_Text section_
--------------------

Worldwide Food Prices Soar Nearly 40% Year Over Year

Costs are at the highest level in 10 years amid strong demand for corn, sugar, grains and vegetable oil.

June 09, 2021

Cereal Boxes on Store Shelves

NEW YORK—Worldwide food prices jumped for the 12th consecutive month in May, rising close to 40% year-over-year, according to the United Nations’ food price index, CNN reports. May also registered the steepest monthly bump in average food prices in more than a decade, skyrocketing 4.8% from April to May 2021.

Abdolreza Abbassian, senior economist for the UN Food and Agriculture Organization, pointed to a surge in corn demand in China, Brazil’s continuing drought and more use of sugar, cereals and vegetable oils worldwide as the source of the higher prices. “The demand, really I would say, is almost surprising everyone,” said Abbassian. “This demand requires a strong supply response.”

Across the globe, inflation is jacking up prices on nearly all goods, including steel, lumber, energy and food. “The demand has been quite robust in the vegetable oil sector in general,” he said.

--------------------

_Information given_
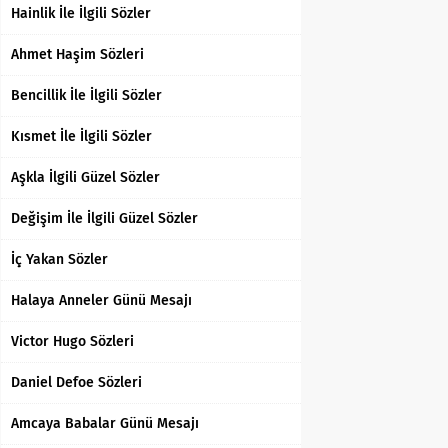
Hainlik İle İlgili Sözler
Ahmet Haşim Sözleri
Bencillik İle İlgili Sözler
Kısmet İle İlgili Sözler
Aşkla İlgili Güzel Sözler
Değişim İle İlgili Güzel Sözler
İç Yakan Sözler
Halaya Anneler Günü Mesajı
Victor Hugo Sözleri
Daniel Defoe Sözleri
Amcaya Babalar Günü Mesajı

--------------------

_Work instruction 1_
Answer these questions from the food prices article:
(a) In May, for how many consecutive months had worldwide food prices risen?
(b) What position does Abdolreza Abbassian hold?
(c) Which goods are named as having prices pushed up by inflation across the globe?
_Work instruction 2_
Repeat word for word the part of the food prices article that opens with the words containing "NEW YORK—Worldwide food" and closes with "to May 2021.".
_Work instruction 3_
Write what comes next in the food prices article, continuing from where it stops.
The records play no part in any of this.

_Exercise response 1_
(a) 12 months
(b) Senior economist for the UN Food and Agriculture Organization
(c) Steel, lumber, energy and food

_Exercise response 2_
NEW YORK—Worldwide food prices jumped for the 12th consecutive month in May, rising close to 40% year-over-year, according to the United Nations’ food price index, CNN reports. May also registered the steepest monthly bump in average food prices in more than a decade, skyrocketing 4.8% from April to May 2021.

_Exercise response 3_
Because of Brazil’s drought, the country has slashed sugar and corn exports, fueling speculation on how much corn the country and U.S. farmers might produce this season. “This is the big question on everybody's mind right now,” Abbassian said. “In the cereal sector, there were a lot of problems in terms of what will happen with this year's production. There's a lot of talk about droughts in Brazil really affecting the corn market.”

In the U.S. this year, food prices have yet to stabilize after pandemic-related panic-buying pushed up prices a year ago. Overall, U.S. food prices jumped 2.4% in April from the same period in 2020, while produce prices increased 3.3% in the same time.

As reported in the NACS Daily, several food shortages have already hit foodservice retailers this year in the United States, including a chicken shortage and ketchup packet shortage.